(Source records)
---+---

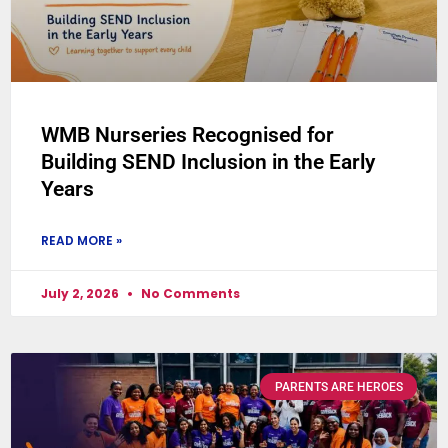
WMB Nurseries Recognised for
Building SEND Inclusion in the Early
Years
READ MORE »
July 2, 2026
No Comments
PARENTS ARE HEROES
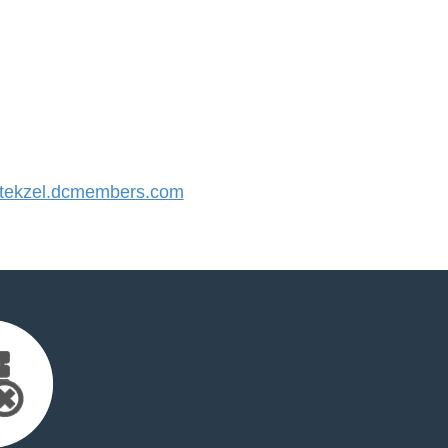
ekzel.dcmembers.com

---+---

Instruction.
Set down the text lines of all the entries above word for word, omitting the pictures.

Result of this task.
WMB Nurseries Recognised for
Building SEND Inclusion in the Early
Years
READ MORE »
July 2, 2026
No Comments
PARENTS ARE HEROES
ekzel.dcmembers.com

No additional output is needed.